Justizministerin Alma Zadic (Grüne) nützt die - nach der Attacke von Kanzler Sebastian Kurz (ÖVP) ausgebrochene - Debatte, um ihre Forderung nach besserer Ausstattung der Justiz zu unterstreichen. Ohne ausreichende Mittel seien rasche und qualitätsvolle Verfahren nicht möglich, bekräftigte sie Freitag im ORF-"Mittagsjournal", angesprochen darauf, dass Kurz die Verfahrensdauer bei der WKStA kritisiert.

Der Kanzler will, wie er schon Donnerstag sagte, in der "Aussprache" mit Zadic, Kanzleramtsministerin Karoline Edtstadler (ÖVP) und der Standesvertretung der Staatsanwälte darüber reden, wie man die Verfahren bei der WKStA verkürzen kann - also: "Welche Maßnahmen können gesetzt werden, damit Schuldige schneller bestraft werden und Unschuldigen nicht zu lang etwas Unrechtes vorgeworfen wird, wodurch diese massive Nachteile insbesondere in ihrem Berufsleben in Kauf nehmen müssen."

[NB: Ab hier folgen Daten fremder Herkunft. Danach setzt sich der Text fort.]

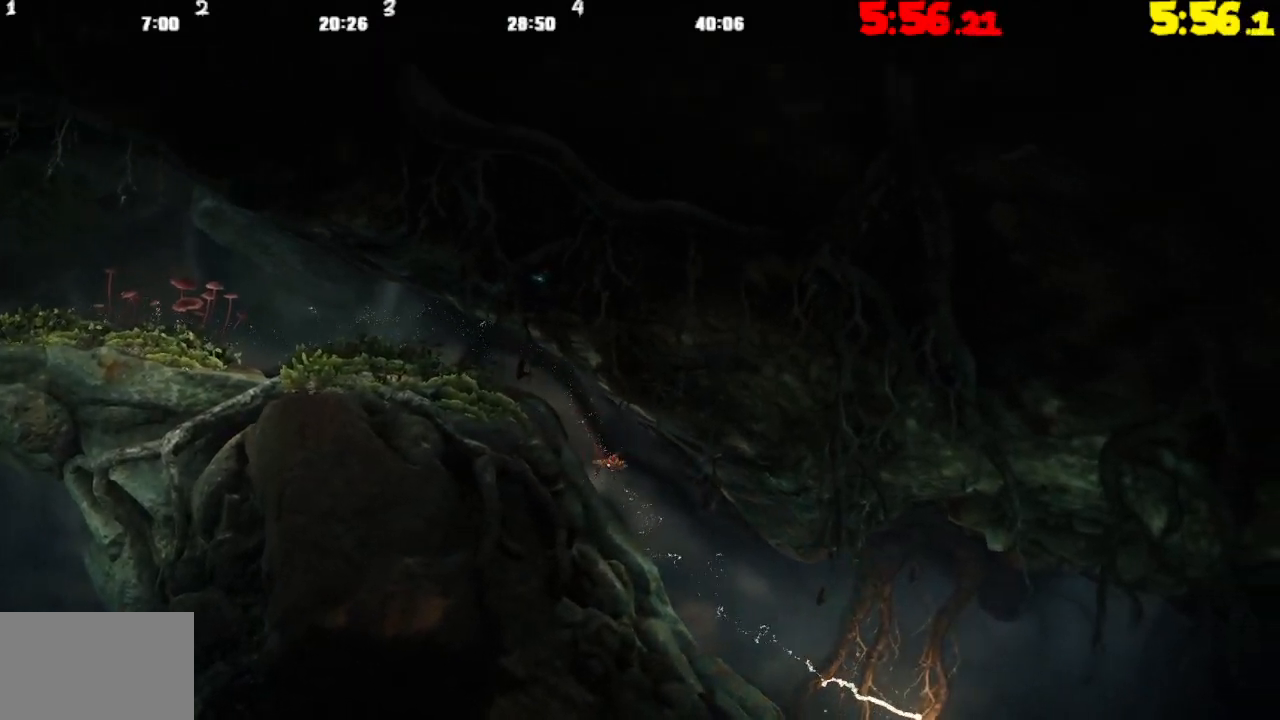
{"buttons": [], "left_stick": "right", "right_stick": "center", "events": []}
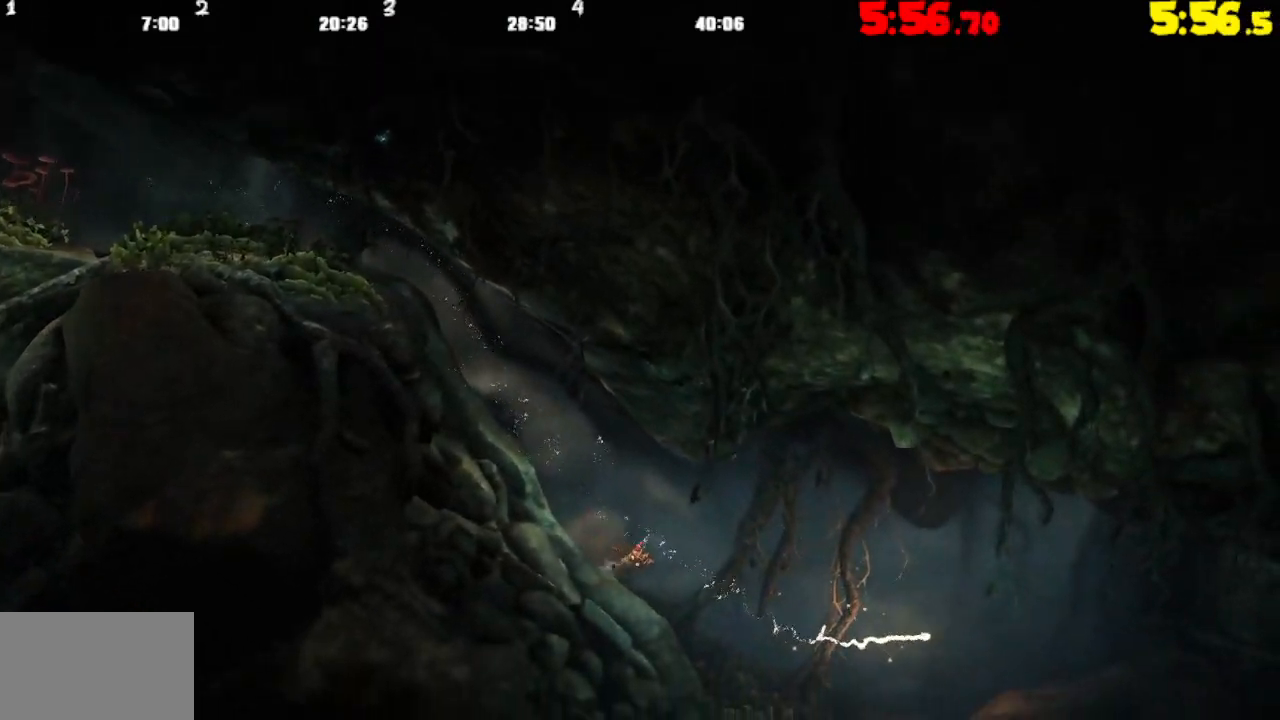
{"buttons": ["CROSS"], "left_stick": "right", "right_stick": "center", "events": [[67, "CROSS", "down"]]}
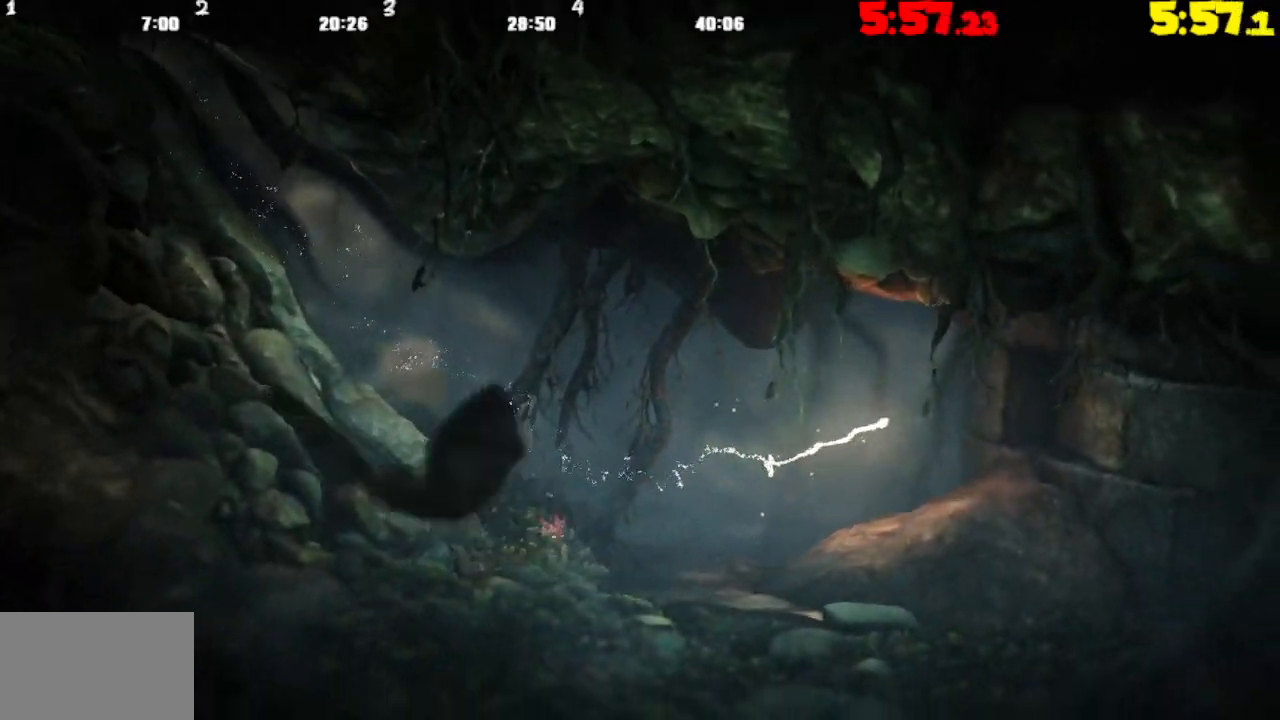
{"buttons": ["CROSS"], "left_stick": "right", "right_stick": "center", "events": [[33, "CROSS", "up"], [100, "CROSS", "down"]]}
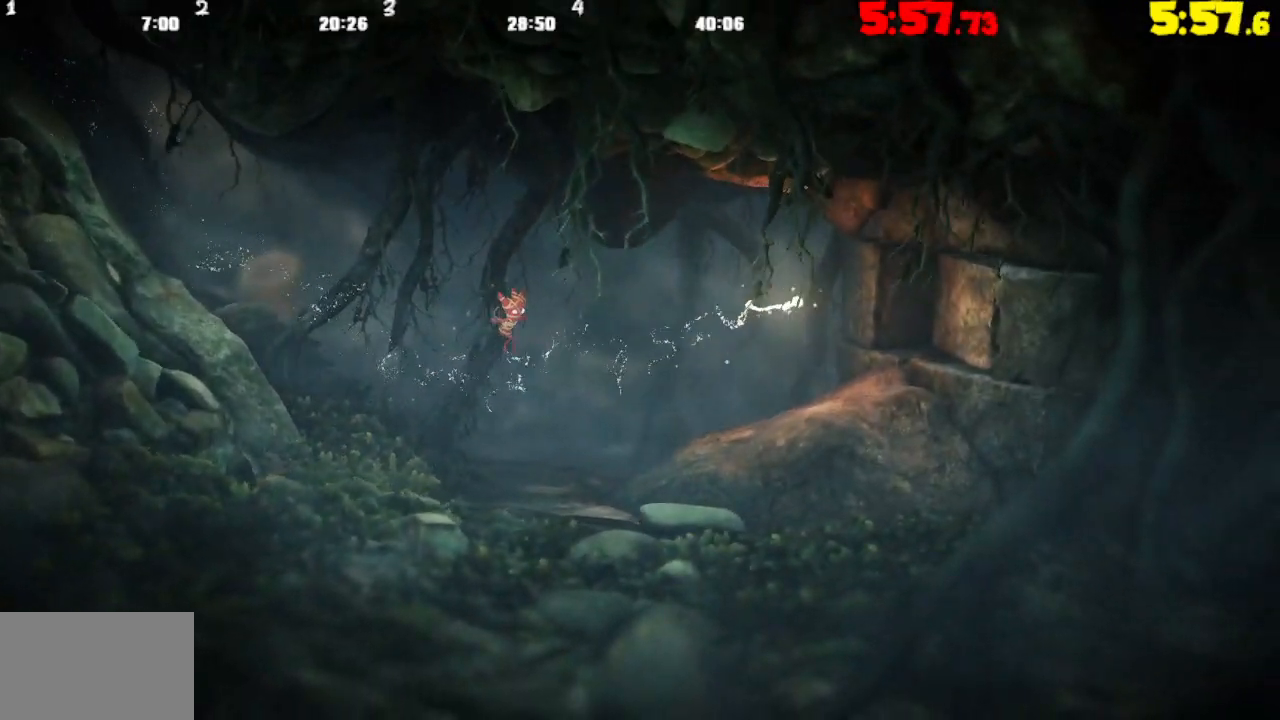
{"buttons": [], "left_stick": "right", "right_stick": "center", "events": [[183, "CROSS", "up"], [367, "CROSS", "down"], [450, "CROSS", "up"]]}
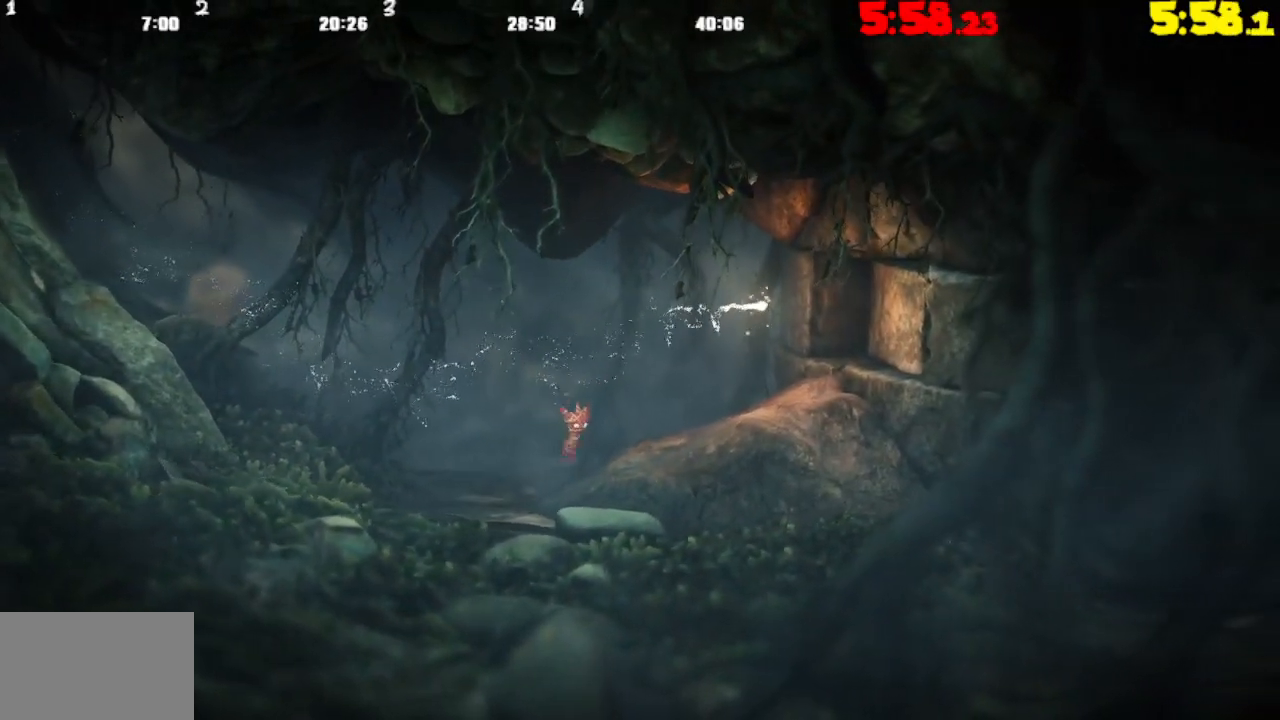
{"buttons": ["CROSS"], "left_stick": "right", "right_stick": "center", "events": [[50, "CROSS", "down"], [150, "CROSS", "up"], [433, "CROSS", "down"]]}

Dann muss man über die Ressourcen reden, stellte Zadic am Freitag fest. So bräuchte man z.B. Forensikerteams für die aufwändige Datenauswertung - und für "bestimmte Verfahren" auch mehr Staatsanwälte.
Darüber, wie lange Verfahren bei der WKStA dauern, waren am Freitag keine aktuellen Zahlen zu bekommen. In einem älteren, auszugsweise dem ORF übermittelten Revisionsbericht der Oberstaatsanwaltschaft finden sich Zahlen zu den Jahren 2014 bis Oktober 2017 - also noch vor den Casinos-Ermittlungen u.a. gegen Ex-ÖVP-Finanzminister, die ein Anlass für Kurz' Kritik waren. Demnach waren am 1. Oktober 2017 von 272 Verfahren 188 (also 69 Prozent) länger als ein Jahr anhängig, 105 davon schon länger als zwei Jahre und 74 bereits länger als drei Jahre anhängig - wobei die Zahl der Verfahren im Berichtszeitraum um rund ein Viertel anstieg.

Lange Verfahrensdauer

Der WKStA wurde in dem Bericht aber ein sehr gutes Zeugnis - "ausgezeichnet, teilweise sehr gut" war der Gesamteindruck - ausgestellt. Und zur Frage der Verfahrensdauern wurden viele Faktoren ausfindig gemacht, die nicht im Einflussbereich der WKStA liegen. Einer war schon einmal, dass 37 von 70 lange dauernden Verfahren Großverfahren waren - und sechs davon besonders umfangreiche Großverfahren. Ein Referent (die noch dazu oft einmal wechseln) muss meist mehrere Großverfahren betreuen. Relativ oft kommen neue Sachverhalte dazu, die polizeilichen oder finanzbehördlichen Ermittlungen laufen (auch wegen begrenzter Ressourcen) schleppend, wegen internationaler Verflechtungen sind (meist auch lange dauernde) Rechtshilfeverfahren und Übersetzungen nötig. Häufig müssen Sachverständigengutachten eingeholt oder große Datenbestände analysiert werden. Und öfter als in anderen Verfahren bringen die von Ermittlungen Betroffenen Rechtsmittel gegen einzelne Schritte ein.

 

Die Leiterin der WKStA, Ilse Vrabl-Sanda, hat - u.a. schon in einer Pressekonferenz im April - auch die (nach der BVT-Affäre) verschärfte Berichtspflicht als verfahrensverzögernd kritisiert. Rund 45 Prozent der Verfahren waren laut der damals erhobenen (bisher letzten) Statistik der WKStA berichtspflichtig. Und es dauert seine Zeit, bis Vorhabensberichte von der Fachaufsicht (das sind Oberstaatsanwaltschaft und Justizministerium) bearbeitet werden: In fast 28 Prozent der Fälle wurden diese Berichte dort länger als sechs Monate und in immerhin noch 14 Prozent länger als ein Jahr bearbeitet. Vrabl-Sanda hat denn auch gefordert, die - mit Anfang 2019 nach der BVT-Affäre - verschärfte Berichtspflicht zu evaluieren.

Justizministerin Zadic hat gleich bei Amtsantritt ankündigt, sich des Thema Berichtspflicht - mit Blick auf die Beschleunigung der Verfahren - annehmen zu wollen.